A sala era ampla. Na parede norte, um grande quadro retratava a famosa cena dos Oito Imortais atravessando o mar.
“Fantasmas, fantasmas, verdadeiros fantasmas, oito imortais e quinze pernas…” Yè Zhīqiū aproximou-se do quadro, apontou e disse:
“Sou discípulo do Tao. Esses oito senhores são praticantes como eu, meus companheiros de caminho. Vim aqui para visitá-los.”
Entre os Oito Imortais, Tie Guaili tinha uma perna defeituosa, por isso Yè Zhīqiū disse que havia quinze pernas.
Liǔ Zhèngliáng ficou furioso, o rosto escurecido, veias saltando na mão que segurava o cacete:
“Se esses seus amigos não te reconhecerem, hoje mesmo…”

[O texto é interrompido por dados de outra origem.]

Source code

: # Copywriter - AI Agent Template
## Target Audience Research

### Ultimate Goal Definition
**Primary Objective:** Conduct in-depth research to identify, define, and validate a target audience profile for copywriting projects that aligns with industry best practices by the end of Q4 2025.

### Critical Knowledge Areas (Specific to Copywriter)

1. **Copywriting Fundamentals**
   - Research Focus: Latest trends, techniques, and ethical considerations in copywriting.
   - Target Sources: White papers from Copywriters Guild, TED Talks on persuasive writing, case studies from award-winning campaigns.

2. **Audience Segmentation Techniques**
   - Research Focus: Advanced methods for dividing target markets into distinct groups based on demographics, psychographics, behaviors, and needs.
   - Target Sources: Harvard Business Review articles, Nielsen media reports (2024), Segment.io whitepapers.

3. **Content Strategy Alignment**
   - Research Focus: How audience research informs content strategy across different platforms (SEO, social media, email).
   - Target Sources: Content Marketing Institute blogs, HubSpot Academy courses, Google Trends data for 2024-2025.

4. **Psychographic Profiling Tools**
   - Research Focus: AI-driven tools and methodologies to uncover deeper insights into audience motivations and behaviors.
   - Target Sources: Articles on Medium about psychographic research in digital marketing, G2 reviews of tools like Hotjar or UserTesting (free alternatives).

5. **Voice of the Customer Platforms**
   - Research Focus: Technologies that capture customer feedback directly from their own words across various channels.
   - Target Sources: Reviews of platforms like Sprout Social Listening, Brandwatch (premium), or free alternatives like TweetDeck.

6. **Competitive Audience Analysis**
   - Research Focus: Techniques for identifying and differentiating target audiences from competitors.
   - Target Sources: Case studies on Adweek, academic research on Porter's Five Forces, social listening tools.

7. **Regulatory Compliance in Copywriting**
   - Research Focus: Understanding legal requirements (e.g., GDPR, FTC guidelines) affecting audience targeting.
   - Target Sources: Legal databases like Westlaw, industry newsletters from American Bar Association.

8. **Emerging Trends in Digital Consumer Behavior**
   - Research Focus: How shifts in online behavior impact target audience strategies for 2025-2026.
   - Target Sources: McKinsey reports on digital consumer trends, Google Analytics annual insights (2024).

Yè Zhīqiū o ignorou, olhando para o quadro e dizendo, sorridente:
“Caros companheiros, estão bem por aqui? Passei por estas terras especialmente para saudá-los.”
De repente, o quadro estremeceu, e uma voz feminina clara soou dali:
“Agradecemos a visita, companheiro… Não sabemos, contudo, a que se deve sua vinda hoje?”
Liǔ Zhèngliáng levou um susto, olhos arregalados para o quadro e para Yè Zhīqiū, incrédulo.
Aquela voz, claro, era obra da fantasma Tán Sīméi. Quando Yè Zhīqiū apontou para o quadro, ela se transformou numa brisa e escondeu-se atrás da pintura. Como Liǔ Zhèngliáng poderia perceber?
Yè Zhīqiū virou-se e sorriu para Liǔ Zhèngliáng:
“Viu só? Não menti. Meus amigos estão falando comigo.”
“Você… você veio procurar seus amigos… para quê?” Liǔ Zhèngliáng gaguejou, hesitante.